It can be argued that the form that discipline takes in US public schools derives, in part, from the form of discipline utilized in the broader criminal justice system. For instance, the war on drugs reached its height in the nineties with the passage of the 1994 Omnibus Crime Bill, which was signed into law the same year as the Gun-Free Schools Act, a law that requires students carrying a firearm to be suspended for one year. Following the passage of the Gun-Free Schools Act, schools all over the country ramped up their use of zero-tolerance policies – though these measures had been in use since the eighties.
Worse and Worse
Zero-tolerance policies then led to an increase in the use of surveillance cameras, security guards, metal detectors and punitive school discipline policies. These intensifications resulted in a massive increase in suspensions – from 1.7 million per year in 1974 to 3.7 million in 2010 – and the entrenchment of the school-to-prison pipeline.

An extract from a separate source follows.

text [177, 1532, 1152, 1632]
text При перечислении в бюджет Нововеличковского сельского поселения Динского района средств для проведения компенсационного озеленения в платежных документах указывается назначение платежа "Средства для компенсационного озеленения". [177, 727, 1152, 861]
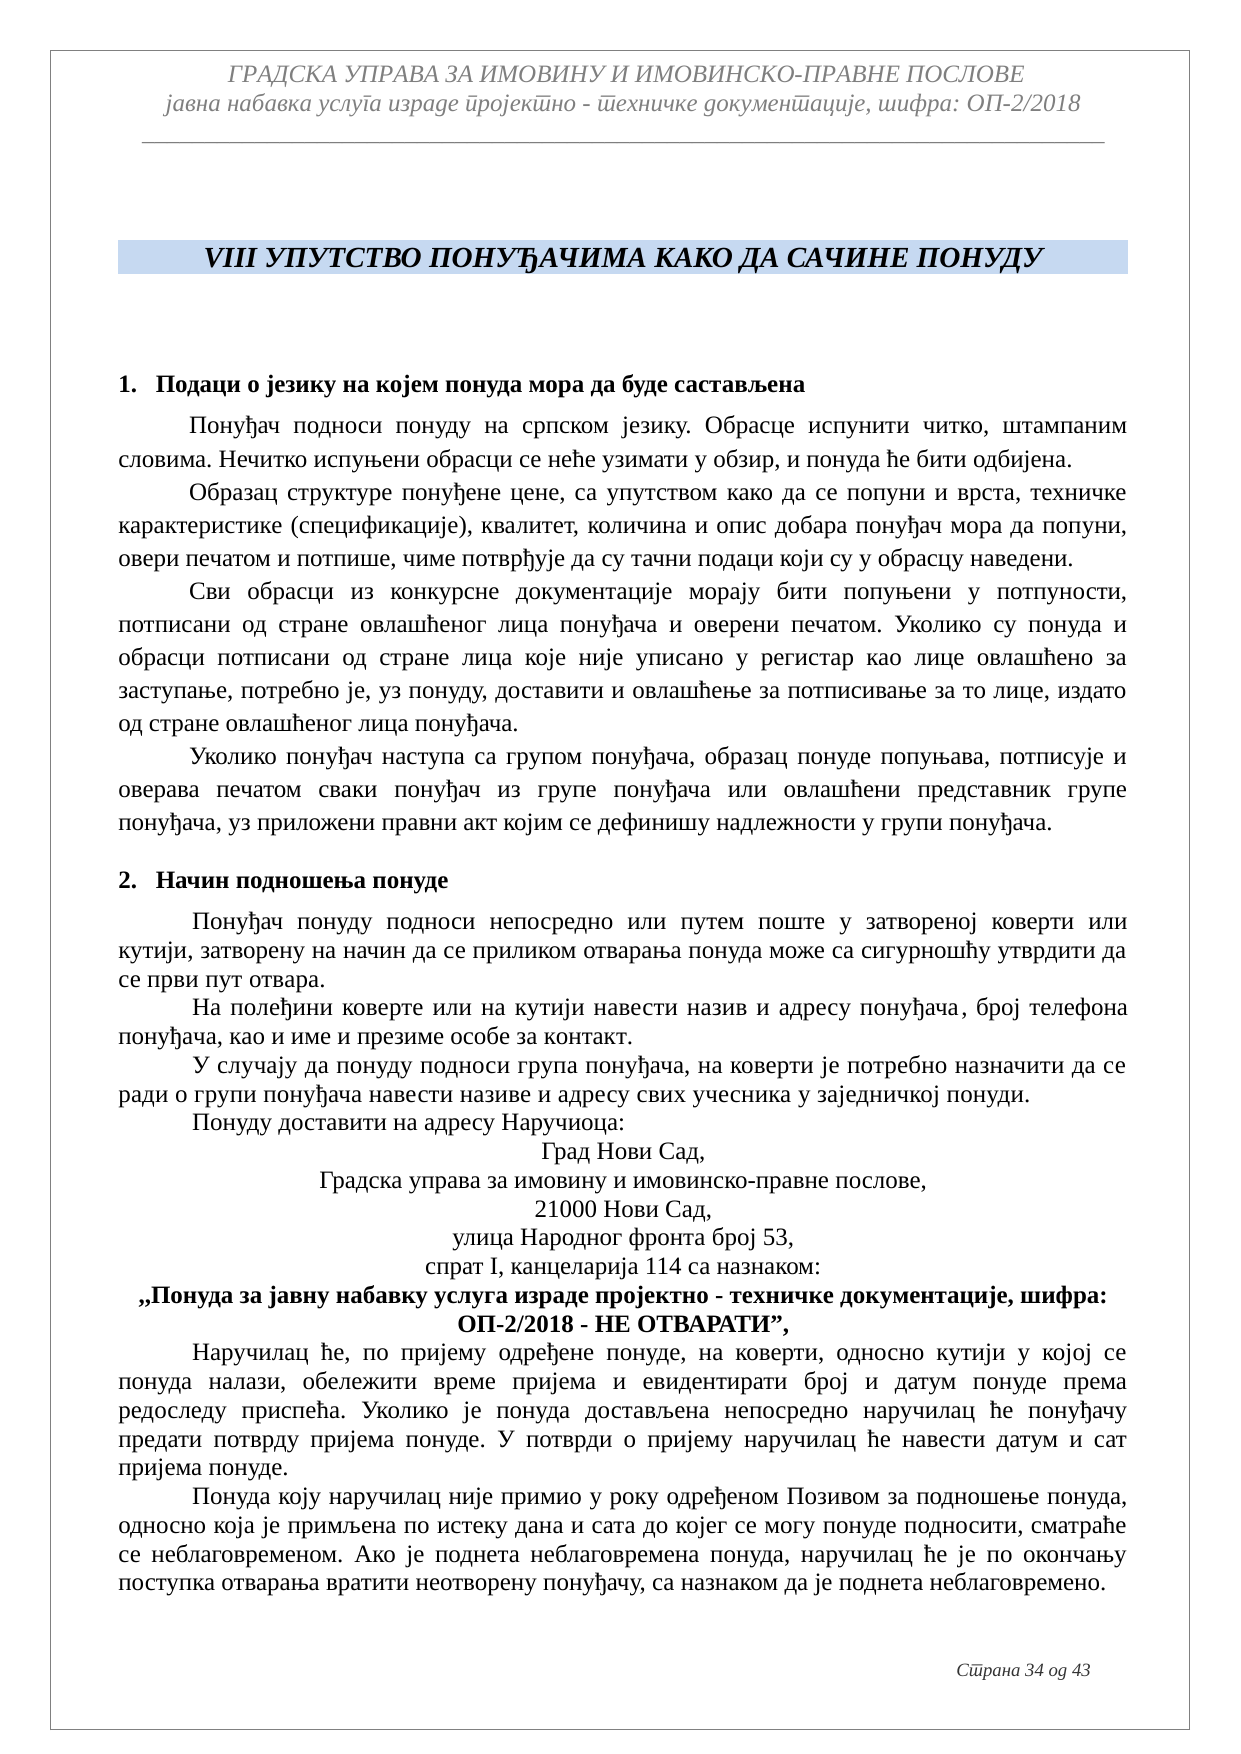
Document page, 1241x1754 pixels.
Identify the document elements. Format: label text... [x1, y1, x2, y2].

And just like our criminal justice system, this disciplinary framework has disproportionately targeted people of color. According to Class Action: An Activist Teacher’s Handbook, one out of every four African-American public school students, in Illinois, was suspended at least once between 2009 and 2010. And in the Chicago Public School (CPS) system, in 2012, black students accounted for 75 percent of school based arrests, while only making up 42 percent of the CPS population. These numbers are even more striking when you consider the fact that suspended students are three times more likely to drop out before tenth grade than students who have not been suspended.
Examples of Punishment
In 2013, the ACLU released a listicle on Buzzfeed entitled “Eleven Students Whose Punishments We Wish Were Made Up.” The list was composed of horrendous (true) stories of the types of punishment used in a zero tolerance environment. The first on the list referred to the suspension of a five-year old girl for using a Hello Kitty bubble gun. In the eyes of school officials, this constituted a “terrorist threat.”
Another example involved “a 12-year-old student in Texas [who] was charged with a misdemeanor for spraying herself with perfume and ‘disrupting class.’” And in one of the most egregious cases, a 16-year old girl was arrested for dropping a cake. Additionally, school security ended up breaking her wrist during the “spilled cake” incident.
Measuring the Effects of Zero Tolerance Policies
It is becoming increasingly evident that zero tolerance policies are not effective, if effectiveness is measured by decreased recidivism. Following years of data collection and analysis, researchers have found that zero tolerance policies don’t reach their intended goal. In fact, these policies have led to a boost in dropout rates and repeat offenses, the exact opposite of the desired effect.
Recent Attempts to Address the Issue
In an attempt to curb the disproportionate targeting of African American kids by public schools, the Departments of Education and Justice sent a letter to schools in 2014 asking them to create safer environments without “relying heavily on suspensions and expulsions.” And if the schools failed to address discriminatory practices they could face a civil rights action.
It is a question whether DOE and DOJ officials understood the irony of their request. To deter punitive practices using threats is akin to fighting fire with fire. After all, following the request, many schools complained because they felt they had no other recourse for maintaining order.
Moreover, the letter still relied on the same disciplinary framework, calling for the promotion of “fair and effective disciplinary practices that will make schools safe,” and thus failed to think beyond the punitive paradigm.
In Class Action: An Activist Teacher’s Handbook, published in 2014, the authors proposed “building restorative and transformative justice into schools and communities.” Such a framework requires one to consider the whole context in which harm is inflicted and to “seek to transform or rebuild what was lost rather than view punishment as a final resolution.” This is but one alternative.
With Betsy DeVos at the helm of the Education Department, we probably won’t see such a paradigmatic shift any time soon, but it is nonetheless important to continue to imagine new possibilities.